Assignment.
Output every line of text from all the entries below as one numbered list, skipping blank lines and leaving out the pictures.

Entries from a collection
+++
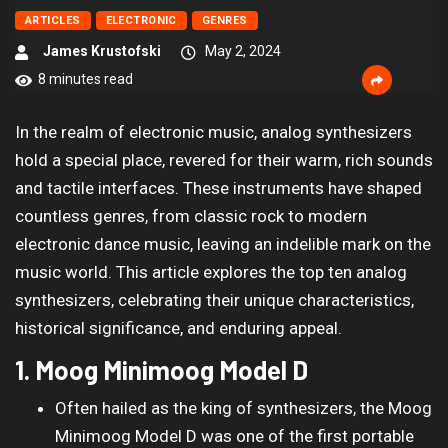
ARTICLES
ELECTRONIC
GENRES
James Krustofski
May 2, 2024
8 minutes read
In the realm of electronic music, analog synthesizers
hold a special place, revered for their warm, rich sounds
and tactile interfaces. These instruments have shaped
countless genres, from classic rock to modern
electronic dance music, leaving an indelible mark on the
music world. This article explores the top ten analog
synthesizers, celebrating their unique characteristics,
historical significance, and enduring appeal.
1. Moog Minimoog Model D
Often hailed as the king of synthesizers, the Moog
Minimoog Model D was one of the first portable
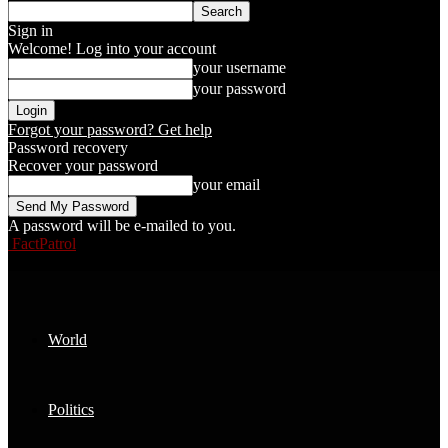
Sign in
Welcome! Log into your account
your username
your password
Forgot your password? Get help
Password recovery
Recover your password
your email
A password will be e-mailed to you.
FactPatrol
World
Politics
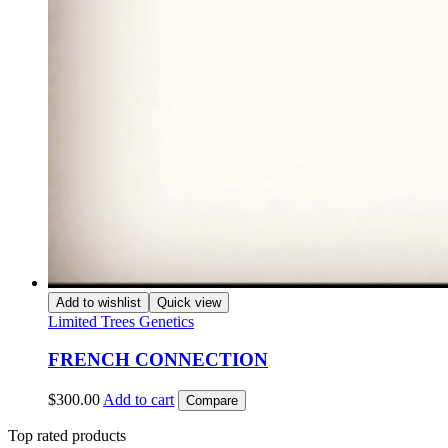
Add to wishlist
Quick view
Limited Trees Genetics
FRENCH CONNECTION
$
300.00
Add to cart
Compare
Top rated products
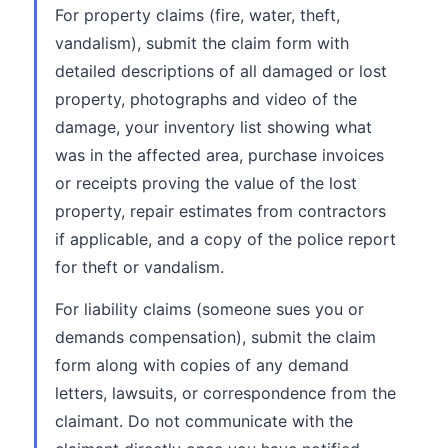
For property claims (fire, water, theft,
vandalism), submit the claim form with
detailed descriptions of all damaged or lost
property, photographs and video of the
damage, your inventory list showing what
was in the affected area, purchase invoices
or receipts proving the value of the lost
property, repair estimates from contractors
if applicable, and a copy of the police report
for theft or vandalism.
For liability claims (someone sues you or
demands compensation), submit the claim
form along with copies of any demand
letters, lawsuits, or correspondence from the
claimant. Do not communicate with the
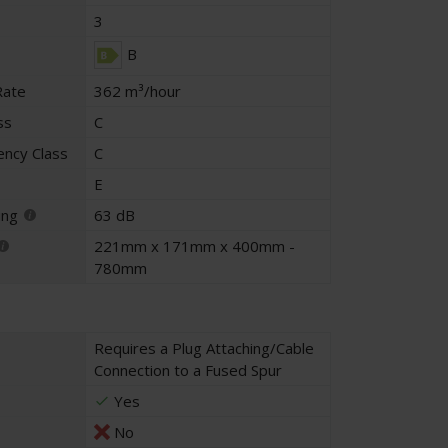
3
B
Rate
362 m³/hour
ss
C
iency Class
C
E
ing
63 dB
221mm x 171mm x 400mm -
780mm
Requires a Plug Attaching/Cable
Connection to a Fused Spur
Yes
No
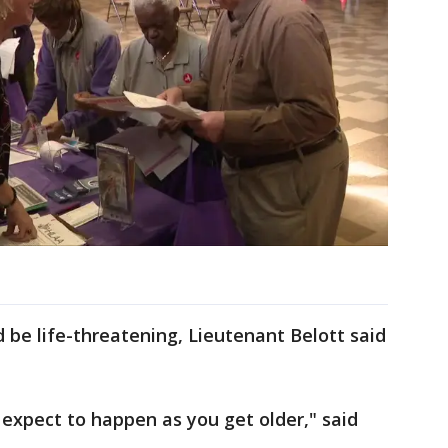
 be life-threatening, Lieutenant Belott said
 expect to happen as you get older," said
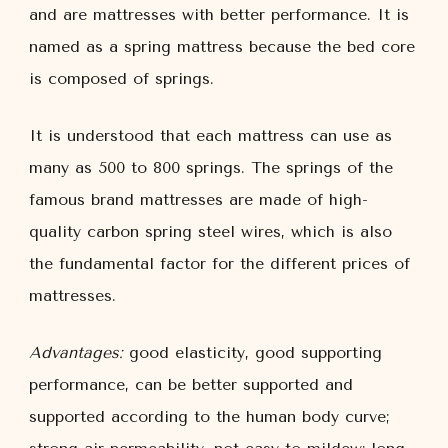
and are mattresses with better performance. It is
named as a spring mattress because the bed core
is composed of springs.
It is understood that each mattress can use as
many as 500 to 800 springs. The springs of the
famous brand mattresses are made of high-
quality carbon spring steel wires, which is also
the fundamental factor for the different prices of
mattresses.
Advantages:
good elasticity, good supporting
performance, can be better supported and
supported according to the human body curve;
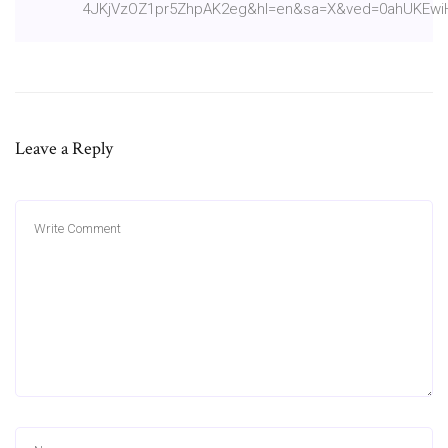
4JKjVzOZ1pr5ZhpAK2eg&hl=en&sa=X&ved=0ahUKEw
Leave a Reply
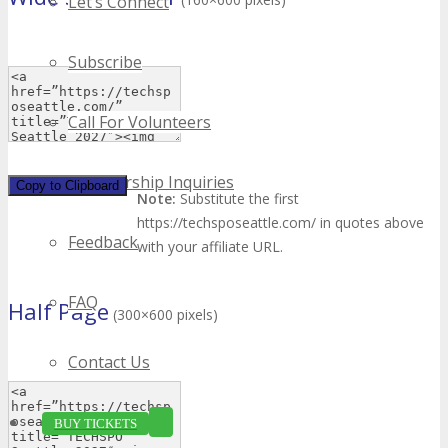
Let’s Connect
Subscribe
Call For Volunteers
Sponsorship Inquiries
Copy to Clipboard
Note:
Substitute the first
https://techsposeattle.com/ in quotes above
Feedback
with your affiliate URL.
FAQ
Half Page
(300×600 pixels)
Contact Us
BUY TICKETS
+++
Your solution.
1. ARTICLES
2. ELECTRONIC
3. GENRES
4. James Krustofski
5. May 2, 2024
6. 8 minutes read
7. In the realm of electronic music, analog synthesizers
8. hold a special place, revered for their warm, rich sounds
9. and tactile interfaces. These instruments have shaped
10. countless genres, from classic rock to modern
11. electronic dance music, leaving an indelible mark on the
12. music world. This article explores the top ten analog
13. synthesizers, celebrating their unique characteristics,
14. historical significance, and enduring appeal.
15. 1. Moog Minimoog Model D
16. Often hailed as the king of synthesizers, the Moog
17. Minimoog Model D was one of the first portable
18. Sign in
19. Welcome! Log into your account
20. your username
21. your password
22. Forgot your password? Get help
23. Password recovery
24. Recover your password
25. your email
26. A password will be e-mailed to you.
27. FactPatrol
28. World
29. Politics
30. Add to wishlist
31. Quick view
32. Limited Trees Genetics
33. FRENCH CONNECTION
34. $
35. 300.00
36. Add to cart
37. Compare
38. Top rated products
39. For property claims (fire, water, theft,
40. vandalism), submit the claim form with
41. detailed descriptions of all damaged or lost
42. property, photographs and video of the
43. damage, your inventory list showing what
44. was in the affected area, purchase invoices
45. or receipts proving the value of the lost
46. property, repair estimates from contractors
47. if applicable, and a copy of the police report
48. for theft or vandalism.
49. For liability claims (someone sues you or
50. demands compensation), submit the claim
51. form along with copies of any demand
52. letters, lawsuits, or correspondence from the
53. claimant. Do not communicate with the
54. 3
55. B
56. Rate
57. 362 m³/hour
58. ss
59. C
60. iency Class
61. C
62. E
63. ing
64. 63 dB
65. 221mm x 171mm x 400mm -
66. 780mm
67. Requires a Plug Attaching/Cable
68. Connection to a Fused Spur
69. Yes
70. No
71.  be life-threatening, Lieutenant Belott said
72.  expect to happen as you get older," said
73. and are mattresses with better performance. It is
74. named as a spring mattress because the bed core
75. is composed of springs.
76. It is understood that each mattress can use as
77. many as 500 to 800 springs. The springs of the
78. famous brand mattresses are made of high-
79. quality carbon spring steel wires, which is also
80. the fundamental factor for the different prices of
81. mattresses.
82. Advantages:
83. good elasticity, good supporting
84. performance, can be better supported and
85. supported according to the human body curve;
86. 4JKjVzOZ1pr5ZhpAK2eg&hl=en&sa=X&ved=0ahUKEw
87. Leave a Reply
88. Let’s Connect
89. Subscribe
90. Call For Volunteers
91. Sponsorship Inquiries
92. Copy to Clipboard
93. Note:
94. Substitute the first
95. https://techsposeattle.com/ in quotes above
96. Feedback
97. with your affiliate URL.
98. FAQ
99. Half Page
100. (300×600 pixels)
101. Contact Us
102. BUY TICKETS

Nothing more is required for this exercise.